Pero había algo, y no era el alcohol, ni la excitación renovada de la búsqueda, de la inminente cacería. Algo que ahora estaba y que antes no había estado nunca en los ojos grises del inspector, en sus pupilas fijas y absortas, fragilidad ansiosa, o temor de algo, como si hubiera perdido, en el curso de los días, los pocos días pasados des de la última vez que Ferreras lo había visto, la suficiencia o la seguridad en si mismo que parecían tan naturales en el como el color gris de su pelo o la tonalidad rojiza de sus mejillas, de sus pómulos huesudos, la piel siempre como avivada por un viento muy frío, por la intemperie de un clima mucho más al norte.
—En el mismo sitio —dijo Ferreras—. A la misma hora.
—¿Has hablado con ella?
—No puede hablar —a Ferreras le extrañó mucho que el inspector lo0 tuteara—. Tenía en el pelo y en la camisa agujas de pinos, como Fátima.
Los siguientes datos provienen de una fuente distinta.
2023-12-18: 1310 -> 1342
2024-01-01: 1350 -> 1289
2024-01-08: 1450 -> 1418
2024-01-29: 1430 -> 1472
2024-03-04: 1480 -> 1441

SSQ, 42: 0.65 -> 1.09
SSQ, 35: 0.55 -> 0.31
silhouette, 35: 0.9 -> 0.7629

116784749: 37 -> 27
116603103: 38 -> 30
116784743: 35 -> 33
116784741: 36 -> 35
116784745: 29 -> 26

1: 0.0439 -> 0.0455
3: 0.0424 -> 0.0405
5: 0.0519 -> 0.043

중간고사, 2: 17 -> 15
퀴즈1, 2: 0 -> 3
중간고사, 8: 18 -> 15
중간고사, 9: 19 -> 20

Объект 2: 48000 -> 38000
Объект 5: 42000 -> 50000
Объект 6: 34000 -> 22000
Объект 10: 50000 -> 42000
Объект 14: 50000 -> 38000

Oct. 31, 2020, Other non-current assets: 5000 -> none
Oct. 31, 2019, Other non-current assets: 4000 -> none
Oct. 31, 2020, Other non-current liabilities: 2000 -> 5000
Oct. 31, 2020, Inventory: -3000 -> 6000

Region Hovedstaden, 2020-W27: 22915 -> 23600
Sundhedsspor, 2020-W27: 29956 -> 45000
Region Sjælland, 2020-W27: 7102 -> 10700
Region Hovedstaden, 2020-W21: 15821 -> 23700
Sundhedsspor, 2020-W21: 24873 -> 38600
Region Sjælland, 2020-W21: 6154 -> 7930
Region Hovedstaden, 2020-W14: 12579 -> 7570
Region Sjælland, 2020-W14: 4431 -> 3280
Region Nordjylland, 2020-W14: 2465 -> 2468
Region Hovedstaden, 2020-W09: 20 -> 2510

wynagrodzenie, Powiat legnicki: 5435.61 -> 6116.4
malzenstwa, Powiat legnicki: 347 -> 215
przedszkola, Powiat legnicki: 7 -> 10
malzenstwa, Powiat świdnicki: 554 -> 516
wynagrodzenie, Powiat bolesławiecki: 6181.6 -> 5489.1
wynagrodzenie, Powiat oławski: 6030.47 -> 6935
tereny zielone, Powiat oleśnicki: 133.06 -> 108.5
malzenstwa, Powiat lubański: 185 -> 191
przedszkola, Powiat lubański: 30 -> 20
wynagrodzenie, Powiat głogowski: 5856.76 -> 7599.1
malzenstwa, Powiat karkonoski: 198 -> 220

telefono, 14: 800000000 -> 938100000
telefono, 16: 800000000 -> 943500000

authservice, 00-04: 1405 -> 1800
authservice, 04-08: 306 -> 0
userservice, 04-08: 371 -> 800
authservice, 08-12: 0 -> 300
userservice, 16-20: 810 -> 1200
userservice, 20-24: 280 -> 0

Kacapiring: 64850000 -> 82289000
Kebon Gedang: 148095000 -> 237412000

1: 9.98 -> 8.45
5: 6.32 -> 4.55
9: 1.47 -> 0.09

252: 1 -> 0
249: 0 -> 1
Si quieres vamos ahora mismo al terraplén y estoy seguro de que encontraremos su ropa. —Pero no la ha matado.
—Puede que no lo sepa.
—No te entiendo.
—Puede que la haya dado por muerta, como a Fátima.
—¿Intentó asfixiarla?
— Tiene desencajada la mandíbula y la lengua casi partida. Toda la boca está llena de hilos de algodón.
—La quiso ahogar igual que a Fátima.
—Seguro. Exactamente igual.
—Vámonos al terraplén —el inspector se puso en pie, y Ferreras observó que no llevaba bien abrochados los botones de la camisa, y que tenía una mancha de carmín en un pico del cuello, cerca del nudo de la corbata, más flojo de lo habitual en él. De modo que era eso: Ferreras, confusamente, muy al fondo de la excitación y el cansancio, de la urgencia de averiguar rastros, de identificar huellas, sentía envidia, un rencor melancólico—. He hablado con los taxistas que la encontraron, con el médico de guardia y con el padre de la niña —continuó el inspector—. Es prácticamente imposible, pero voy a intentar que mañana no se publique nada en el periódico, que nadie se vaya de la lengua.
—¿Quieres que se confíe?
—Al contrario —ahora el inspector había advertido la mirada de Ferreras, y se pasaba instintivamente la mano por el cuello—. Quiero desconcertarlo. Quiero que no esté seguro de que la niña murió o de que se haya encontrado el cadáver. Habla tú con las enfermeras, con los celadores, exígeles que te juren que no van a decir nada.